- **Task objective**: Reproduce every record below exactly as written, leaving out any pictures.
*** Supplied records ***
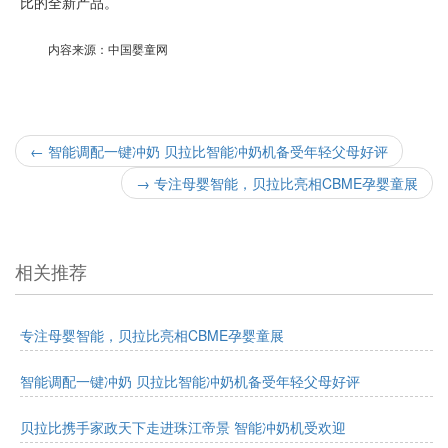
比的全新产品。
内容来源：中国婴童网
←
智能调配一键冲奶 贝拉比智能冲奶机备受年轻父母好评
→
专注母婴智能，贝拉比亮相CBME孕婴童展
相关推荐
专注母婴智能，贝拉比亮相CBME孕婴童展
智能调配一键冲奶 贝拉比智能冲奶机备受年轻父母好评
贝拉比携手家政天下走进珠江帝景 智能冲奶机受欢迎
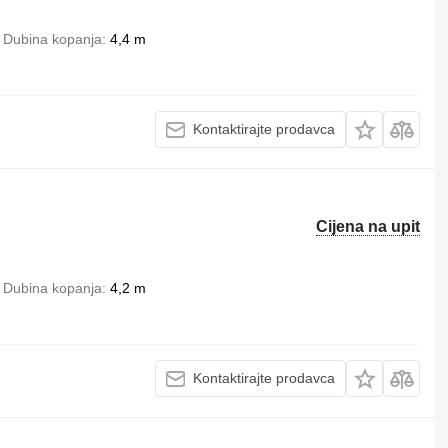
Dubina kopanja
4,4 m
Kontaktirajte prodavca
Cijena na upit
Dubina kopanja
4,2 m
Kontaktirajte prodavca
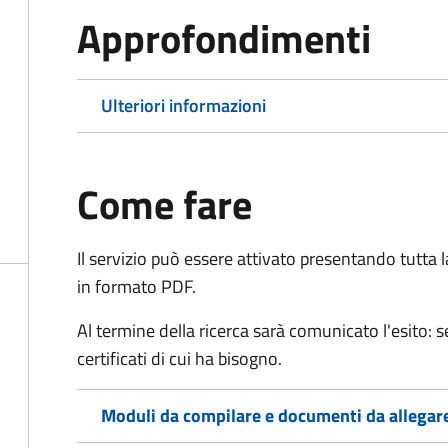
Approfondimenti
Ulteriori informazioni
Come fare
Il servizio può essere attivato presentando tutta
in formato PDF.
Al termine della ricerca sarà comunicato l'esito: se
certificati di cui ha bisogno.
Moduli da compilare e documenti da allegar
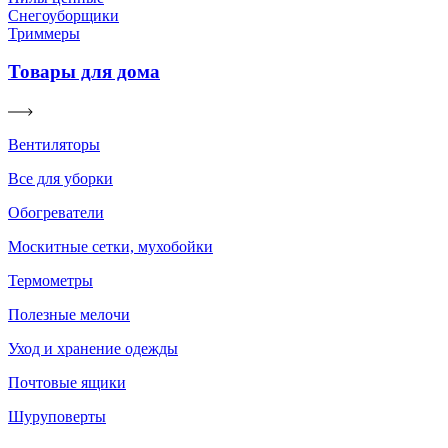
Снегоуборщики
Триммеры
Товары для дома
Вентиляторы
Все для уборки
Обогреватели
Москитные сетки, мухобойки
Термометры
Полезные мелочи
Уход и хранение одежды
Почтовые ящики
Шуруповерты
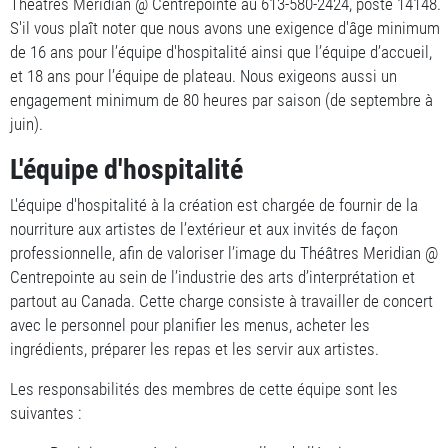
Théâtres Meridian @ Centrepointe au 613-580-2424, poste 14148.
S'il vous plaît noter que nous avons une exigence d'âge minimum
de 16 ans pour l’équipe d'hospitalité ainsi que l’équipe d’accueil,
et 18 ans pour l’équipe de plateau. Nous exigeons aussi un
engagement minimum de 80 heures par saison (de septembre à
juin).
L'équipe d'hospitalité
L'équipe d'hospitalité à la création est chargée de fournir de la
nourriture aux artistes de l’extérieur et aux invités de façon
professionnelle, afin de valoriser l’image du Théâtres Meridian @
Centrepointe au sein de l’industrie des arts d’interprétation et
partout au Canada. Cette charge consiste à travailler de concert
avec le personnel pour planifier les menus, acheter les
ingrédients, préparer les repas et les servir aux artistes.
Les responsabilités des membres de cette équipe sont les
suivantes :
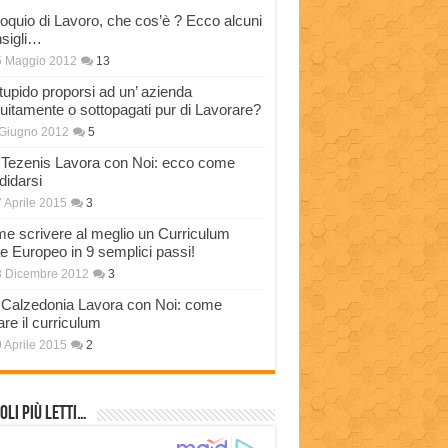
loquio di Lavoro, che cos’è ? Ecco alcuni
sigli…
5 Maggio 2012
13
stupido proporsi ad un’ azienda
tuitamente o sottopagati pur di Lavorare?
Giugno 2012
5
Tezenis Lavora con Noi: ecco come
didarsi
 Aprile 2015
3
e scrivere al meglio un Curriculum
ae Europeo in 9 semplici passi!
3 Dicembre 2012
3
Calzedonia Lavora con Noi: come
are il curriculum
 Aprile 2015
2
oli più Letti…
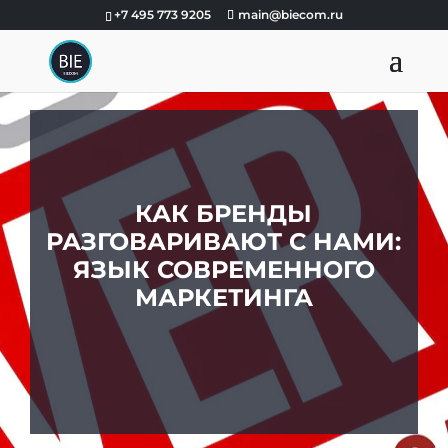
+7 495 773 9205
main@biecom.ru
КАК БРЕНДЫ
РАЗГОВАРИВАЮТ С НАМИ:
ЯЗЫК СОВРЕМЕННОГО
МАРКЕТИНГА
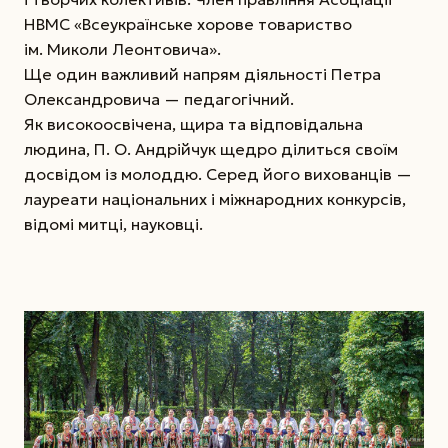
НВМС «Всеукраїнське хорове товариство
ім. Миколи Леонтовича».
Ще один важливий напрям діяльності Петра
Олександровича — педагогічний.
Як високоосвічена, щира та відповідальна
людина, П. О. Андрійчук щедро ділиться своїм
досвідом із молоддю. Серед його вихованців —
лауреати національних і міжнародних конкурсів,
відомі митці, науковці.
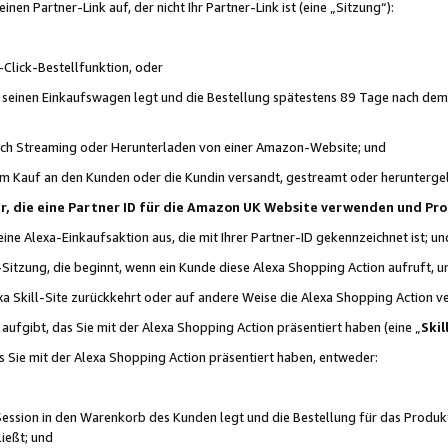
n Partner-Link auf, der nicht Ihr Partner-Link ist (eine „Sitzung“):
Click-Bestellfunktion, oder
n seinen Einkaufswagen legt und die Bestellung spätestens 89 Tage nach dem
urch Streaming oder Herunterladen von einer Amazon-Website; und
em Kauf an den Kunden oder die Kundin versandt, gestreamt oder herunterge
tner, die eine Partner ID für die Amazon UK Website verwenden und P
 eine Alexa-Einkaufsaktion aus, die mit Ihrer Partner-ID gekennzeichnet ist; un
-Sitzung, die beginnt, wenn ein Kunde diese Alexa Shopping Action aufruft,
a Skill-Site zurückkehrt oder auf andere Weise die Alexa Shopping Action v
aufgibt, das Sie mit der Alexa Shopping Action präsentiert haben (eine „
Skil
s Sie mit der Alexa Shopping Action präsentiert haben, entweder:
Session in den Warenkorb des Kunden legt und die Bestellung für das Produk
ießt; und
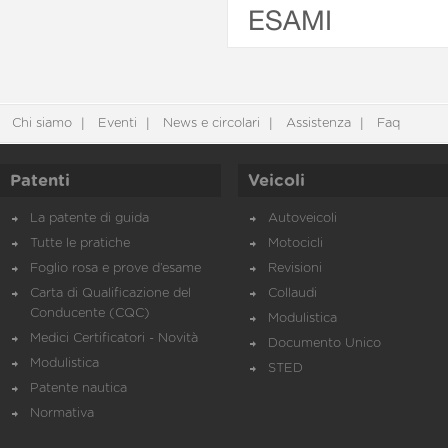
ESAMI
Chi siamo
Eventi
News e circolari
Assistenza
Faq
Patenti
Veicoli
La patente di guida
Autoveicoli
Tutte le pratiche
Motocicli
Foglio rosa e prove d’esame
Revisioni
Carta di Qualificazione del
Collaudi
Conducente (CQC)
Modulistica
Medici Certificatori - Novità
Documento Unico
Modulistica
STED
Patente nautica
Normativa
*** End of Supplied records ***
- **Solution**:
比的全新产品。
内容来源：中国婴童网
←
智能调配一键冲奶 贝拉比智能冲奶机备受年轻父母好评
→
专注母婴智能，贝拉比亮相CBME孕婴童展
相关推荐
专注母婴智能，贝拉比亮相CBME孕婴童展
智能调配一键冲奶 贝拉比智能冲奶机备受年轻父母好评
贝拉比携手家政天下走进珠江帝景 智能冲奶机受欢迎
Dubina kopanja
4,4 m
Kontaktirajte prodavca
Cijena na upit
Dubina kopanja
4,2 m
Kontaktirajte prodavca
Approfondimenti
Ulteriori informazioni
Come fare
Il servizio può essere attivato presentando tutta
in formato PDF.
Al termine della ricerca sarà comunicato l'esito: se
certificati di cui ha bisogno.
Moduli da compilare e documenti da allegar
Снегоуборщики
Триммеры
Товары для дома
Вентиляторы
Все для уборки
Обогреватели
Москитные сетки, мухобойки
Термометры
Полезные мелочи
Уход и хранение одежды
Почтовые ящики
Шуруповерты
Théâtres Meridian @ Centrepointe au 613-580-2424, poste 14148.
S'il vous plaît noter que nous avons une exigence d'âge minimum
de 16 ans pour l’équipe d'hospitalité ainsi que l’équipe d’accueil,
et 18 ans pour l’équipe de plateau. Nous exigeons aussi un
engagement minimum de 80 heures par saison (de septembre à
juin).
L'équipe d'hospitalité
L'équipe d'hospitalité à la création est chargée de fournir de la
nourriture aux artistes de l’extérieur et aux invités de façon
professionnelle, afin de valoriser l’image du Théâtres Meridian @
Centrepointe au sein de l’industrie des arts d’interprétation et
partout au Canada. Cette charge consiste à travailler de concert
avec le personnel pour planifier les menus, acheter les
ingrédients, préparer les repas et les servir aux artistes.
Les responsabilités des membres de cette équipe sont les
suivantes :
loquio di Lavoro, che cos’è ? Ecco alcuni
sigli…
5 Maggio 2012
13
stupido proporsi ad un’ azienda
tuitamente o sottopagati pur di Lavorare?
Giugno 2012
5
Tezenis Lavora con Noi: ecco come
didarsi
 Aprile 2015
3
e scrivere al meglio un Curriculum
ae Europeo in 9 semplici passi!
3 Dicembre 2012
3
Calzedonia Lavora con Noi: come
are il curriculum
 Aprile 2015
2
oli più Letti…
+7 495 773 9205
main@biecom.ru
КАК БРЕНДЫ
РАЗГОВАРИВАЮТ С НАМИ:
ЯЗЫК СОВРЕМЕННОГО
МАРКЕТИНГА
НВМС «Всеукраїнське хорове товариство
ім. Миколи Леонтовича».
Ще один важливий напрям діяльності Петра
Олександровича — педагогічний.
Як високоосвічена, щира та відповідальна
людина, П. О. Андрійчук щедро ділиться своїм
досвідом із молоддю. Серед його вихованців —
лауреати національних і міжнародних конкурсів,
відомі митці, науковці.
n Partner-Link auf, der nicht Ihr Partner-Link ist (eine „Sitzung“):
Click-Bestellfunktion, oder
n seinen Einkaufswagen legt und die Bestellung spätestens 89 Tage nach dem
urch Streaming oder Herunterladen von einer Amazon-Website; und
em Kauf an den Kunden oder die Kundin versandt, gestreamt oder herunterge
tner, die eine Partner ID für die Amazon UK Website verwenden und P
 eine Alexa-Einkaufsaktion aus, die mit Ihrer Partner-ID gekennzeichnet ist; un
-Sitzung, die beginnt, wenn ein Kunde diese Alexa Shopping Action aufruft,
a Skill-Site zurückkehrt oder auf andere Weise die Alexa Shopping Action v
aufgibt, das Sie mit der Alexa Shopping Action präsentiert haben (eine „
Skil
s Sie mit der Alexa Shopping Action präsentiert haben, entweder:
Session in den Warenkorb des Kunden legt und die Bestellung für das Produk
ießt; und
ESAMI
Chi siamo
Eventi
News e circolari
Assistenza
Faq
Patenti
Veicoli
La patente di guida
Autoveicoli
Tutte le pratiche
Motocicli
Foglio rosa e prove d’esame
Revisioni
Carta di Qualificazione del
Collaudi
Conducente (CQC)
Modulistica
Medici Certificatori - Novità
Documento Unico
Modulistica
STED
Patente nautica
Normativa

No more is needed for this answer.